[Material provided — start]
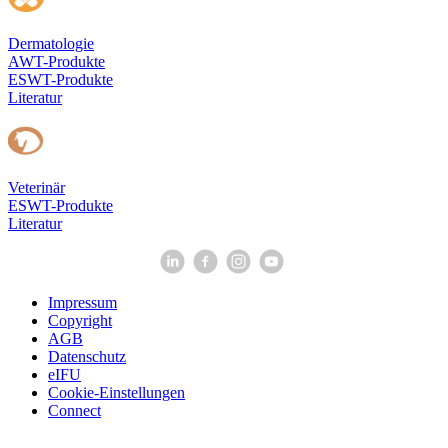
Dermatologie
AWT-Produkte
ESWT-Produkte
Literatur
Veterinär
ESWT-Produkte
Literatur
Impressum
Copyright
AGB
Datenschutz
eIFU
Cookie-Einstellungen
Connect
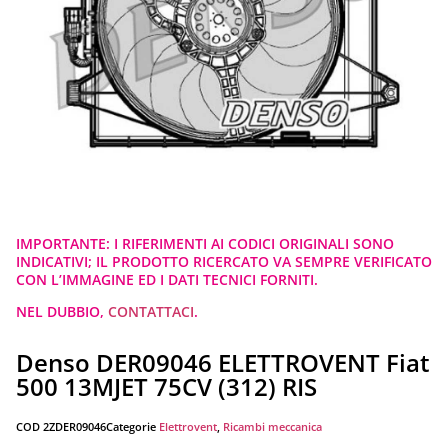
IMPORTANTE: I RIFERIMENTI AI CODICI ORIGINALI SONO
INDICATIVI; IL PRODOTTO RICERCATO VA SEMPRE VERIFICATO
CON L’IMMAGINE ED I DATI TECNICI FORNITI.
NEL DUBBIO,
CONTATTACI
.
Denso DER09046 ELETTROVENT Fiat
500 13MJET 75CV (312) RIS
COD
2ZDER09046
Categorie
Elettrovent
,
Ricambi meccanica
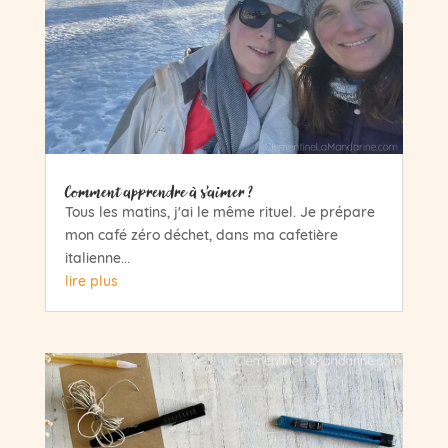
Comment apprendre à s’aimer ?
Tous les matins, j'ai le même rituel. Je prépare
mon café zéro déchet, dans ma cafetière
italienne...
lire plus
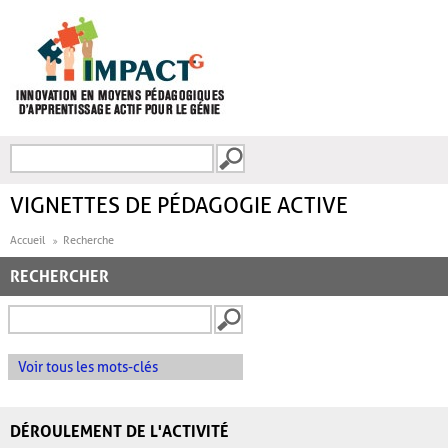
Aller au contenu principal
Recherche
FORMULAIRE DE
RECHERCHE
VIGNETTES DE PÉDAGOGIE ACTIVE
Accueil
Recherche
RECHERCHER
Voir tous les mots-clés
DÉROULEMENT DE L'ACTIVITÉ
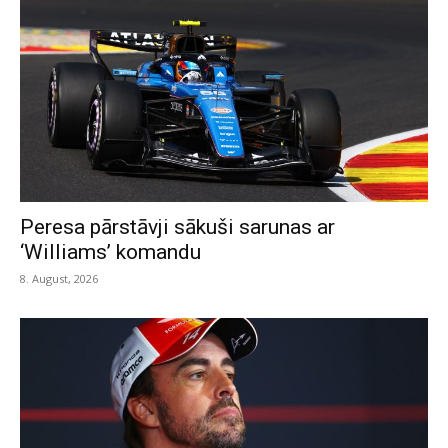
Peresa pārstāvji sākuši sarunas ar
‘Williams’ komandu
8. August, 2026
[Material provided — finish]
_To do_
Restate the entries above word for word, minus the pictures.

_Exercise response_
Dermatologie
AWT-Produkte
ESWT-Produkte
Literatur
Veterinär
ESWT-Produkte
Literatur
Impressum
Copyright
AGB
Datenschutz
eIFU
Cookie-Einstellungen
Connect
IMPORTANTE: I RIFERIMENTI AI CODICI ORIGINALI SONO
INDICATIVI; IL PRODOTTO RICERCATO VA SEMPRE VERIFICATO
CON L’IMMAGINE ED I DATI TECNICI FORNITI.
NEL DUBBIO,
CONTATTACI
.
Denso DER09046 ELETTROVENT Fiat
500 13MJET 75CV (312) RIS
COD
2ZDER09046
Categorie
Elettrovent
,
Ricambi meccanica
Comment apprendre à s’aimer ?
Tous les matins, j'ai le même rituel. Je prépare
mon café zéro déchet, dans ma cafetière
italienne...
lire plus
Aller au contenu principal
Recherche
FORMULAIRE DE
RECHERCHE
VIGNETTES DE PÉDAGOGIE ACTIVE
Accueil
Recherche
RECHERCHER
Voir tous les mots-clés
DÉROULEMENT DE L'ACTIVITÉ
Peresa pārstāvji sākuši sarunas ar
‘Williams’ komandu
8. August, 2026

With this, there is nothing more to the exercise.